José Saramago – Essa designação de trilogia involuntária, que depois ganhou foros de caso público, aparece só quando eu tive a ideia que me levou a esse último romance, e que começou com o Ensaio sobre a cegueira. Mas quando escrevi não estava pensando em trilogia, assim também quando escrevi Todos os nomes; são dois livros de temas completamente diferentes. Mas, como disse, é somente quando me aparece a ideia que depois se converteu nesse último romance, que se chama A caverna, que eu percebi que os três livros, os que já estavam publicados e esse que eu me propunha a escrever, não sendo exatamente trilogia com uma unidade temática – cada um trata de assunto que não tem nada a ver com os outros livros – pelo menos assim entendi eu, havia uma unidade de intenção. Esses três livros – Ensaio sobre a cegueira, Todos os nomes e A caverna – mostram de alguma maneira a visão que o autor tem do mundo atual.

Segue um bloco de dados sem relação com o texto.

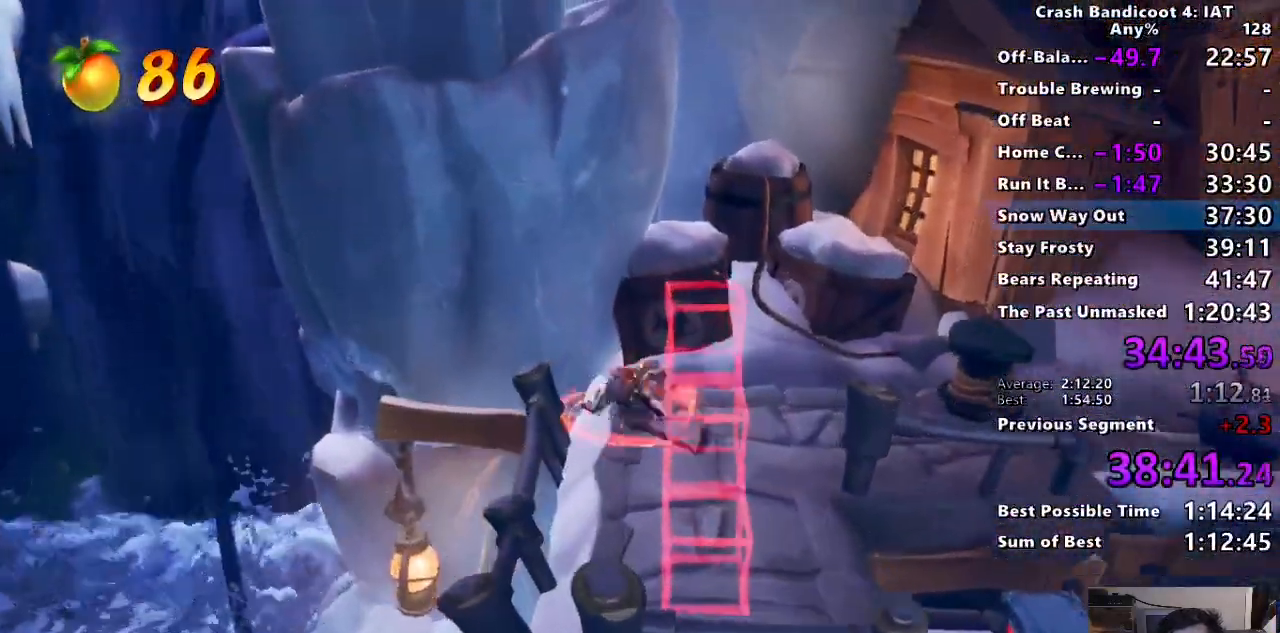
{"dt_ms": 500, "buttons": [], "left_stick": "right", "right_stick": "center", "events": [[133, "SQUARE", "up"], [383, "CIRCLE", "down"], [500, "CIRCLE", "up"]]}
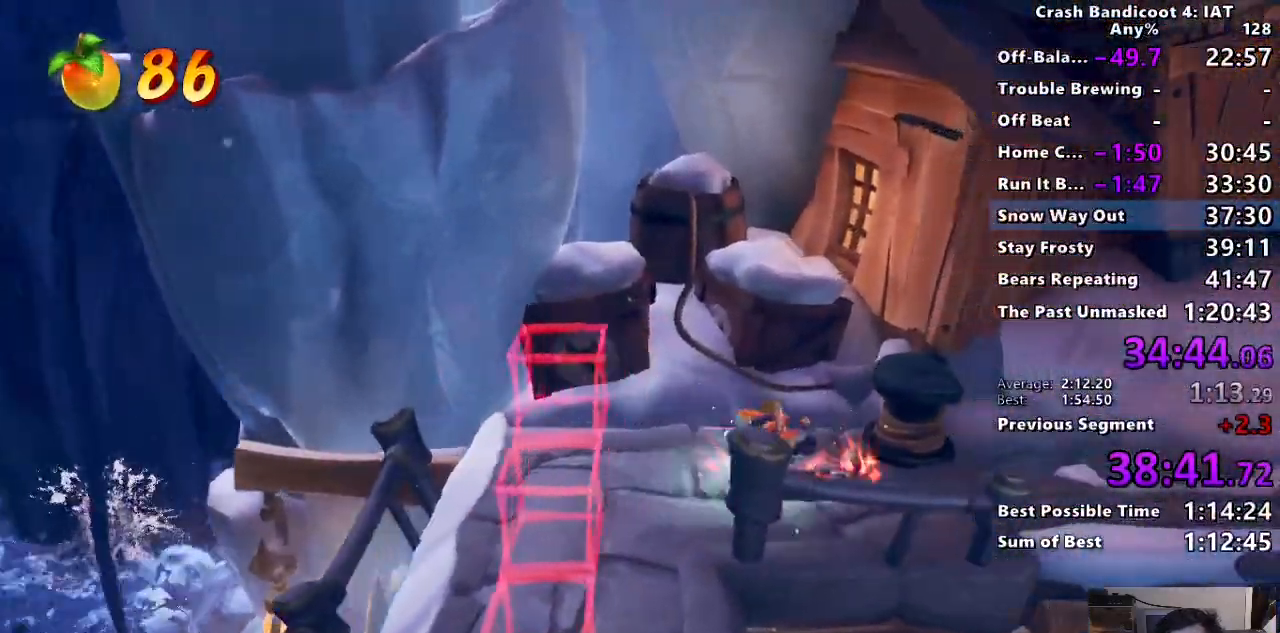
{"dt_ms": 500, "buttons": [], "left_stick": "right", "right_stick": "center", "events": [[67, "SQUARE", "down"], [167, "SQUARE", "up"], [300, "R1", "down"], [300, "R2", "down"], [433, "R1", "up"], [433, "R2", "up"]]}
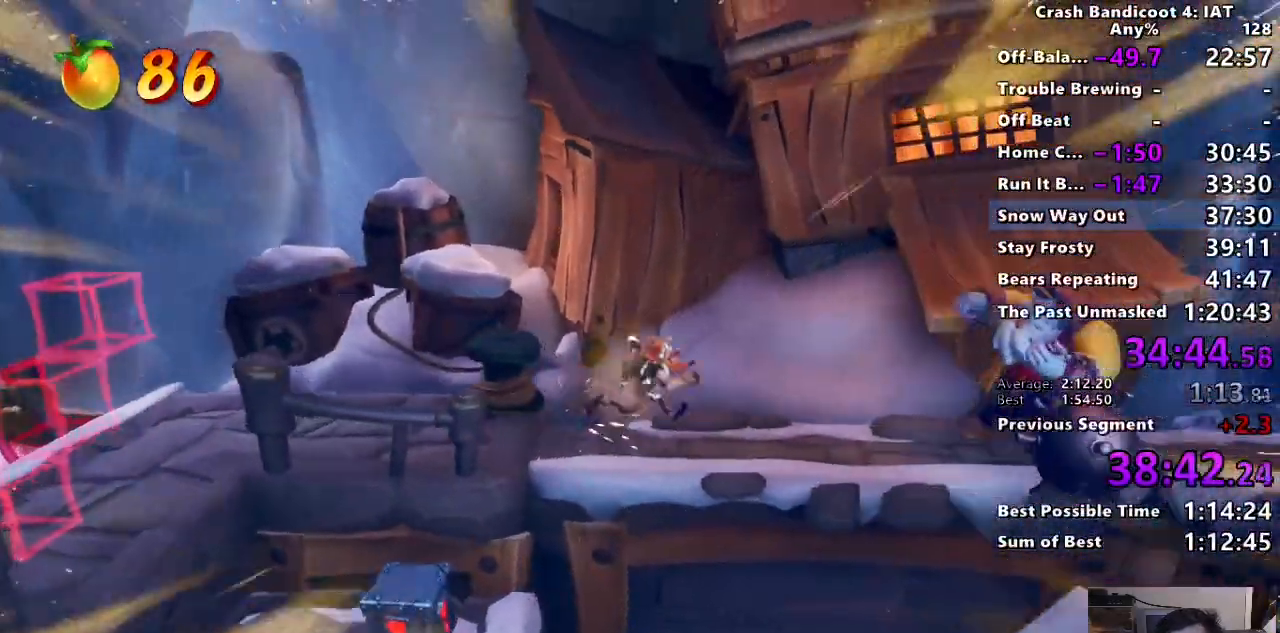
{"dt_ms": 500, "buttons": ["SQUARE"], "left_stick": "right", "right_stick": "center", "events": [[67, "CROSS", "down"], [200, "CROSS", "up"], [350, "SQUARE", "down"]]}
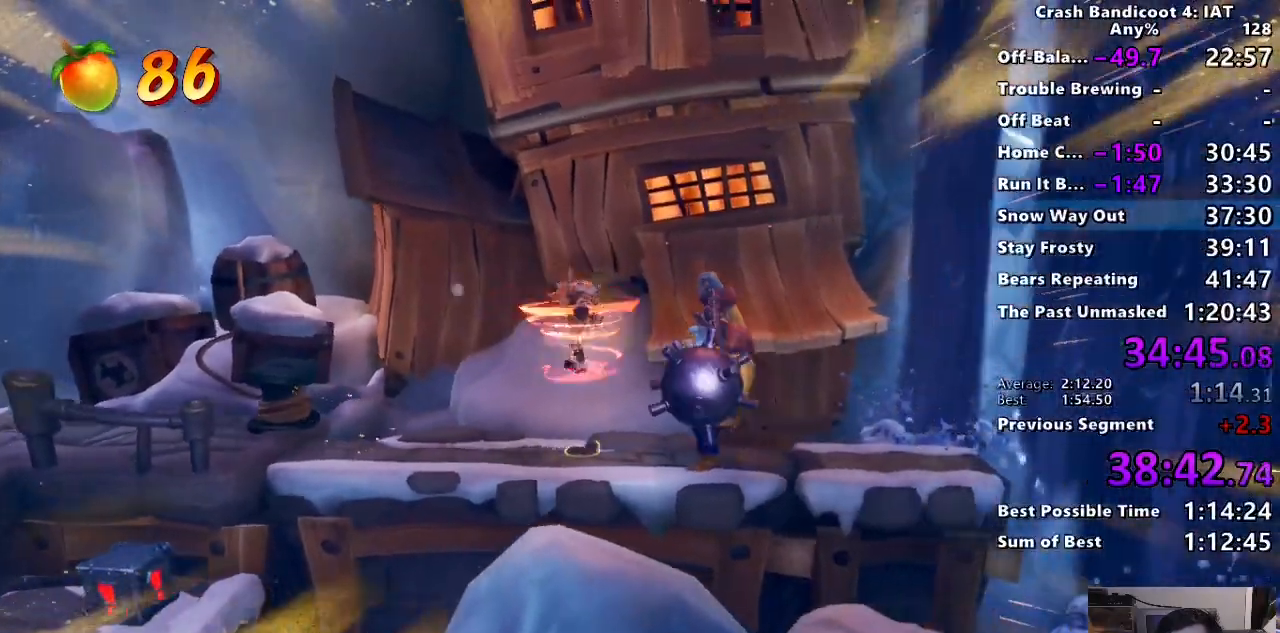
{"dt_ms": 500, "buttons": [], "left_stick": "right", "right_stick": "center", "events": [[50, "SQUARE", "up"], [333, "CIRCLE", "down"], [433, "CIRCLE", "up"]]}
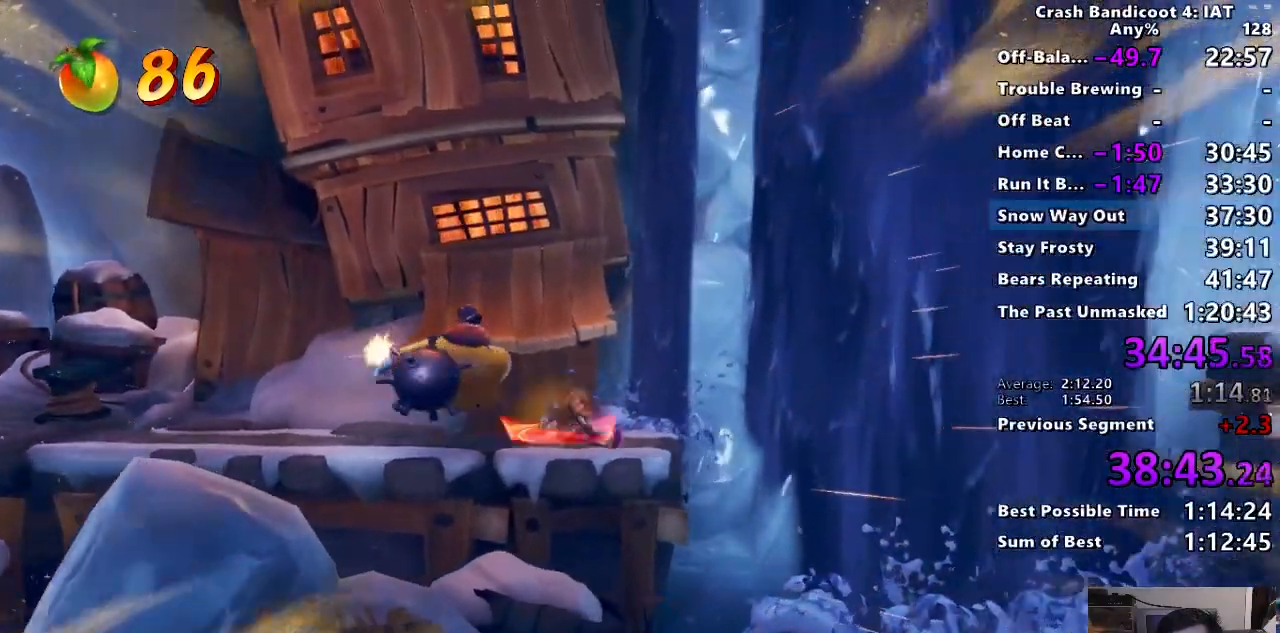
{"dt_ms": 500, "buttons": ["SQUARE"], "left_stick": "right", "right_stick": "center", "events": [[17, "SQUARE", "down"], [117, "SQUARE", "up"], [300, "CIRCLE", "down"], [433, "CIRCLE", "up"], [483, "SQUARE", "down"]]}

É curioso que o senhor tenha escolhido esse gênero de narrativa, a parábola.

J.S. – Mais a alegoria do que a parábola, embora, como nós sabemos, são conceitos muito próximos. Efetivamente, a alegoria, sendo uma expressão literária, e não só literária, mas artística – no campo das artes plásticas, por exemplo, foi utilizadíssima –, estava associada a uma ideia de um mundo clássico, com figuras que são representativas. Pode-se pensar, então, que a alegoria é um modo de narrar que já teve a sua época e que hoje não teria sentido. Eu acho que não, porque efetivamente esses três livros, sobretudo o Ensaio sobre a cegueira e este último, são obras que se expressam diretamente como alegorias. Ora, eu creio que se tivesse escrito, por exemplo, o Ensaio sobre a cegueira de uma maneira mais realista, no sentido mais comum do conceito, creio que a impressão que teria produzido no espírito do leitor não seria tão forte. É exatamente pelo fato de eu estar a dizer uma coisa para dizer outra que inquieta o espírito do leitor, essa ideia de estar a contar uma história que, além de significar o que significa – e isso que é o mais importante –, tem por detrás um significado segundo. Do mesmo modo, com A caverna, ao imaginar uma situação que uma referência histórica e filosófica, precisamente no mito platônico da caverna, eu creio que com essa relação direta o livro ganha uma dimensão diferente do que seria a mera descrição da vida atual. Dessa espécie de fuga à realidade em que todos mais ou menos nos encontramos. Isso não quer dizer que um livro assim não pudesse ser escrito, ou não pudesse ser um bom livro, mas creio que essa referência explícita à caverna de Platão confere-lhe uma outra dimensão e possivelmente atinge o espírito do leitor com mais força. Isso significa que provavelmente os processos narrativos que nós julgávamos ultrapassados podem ser retomados, e com vantagem.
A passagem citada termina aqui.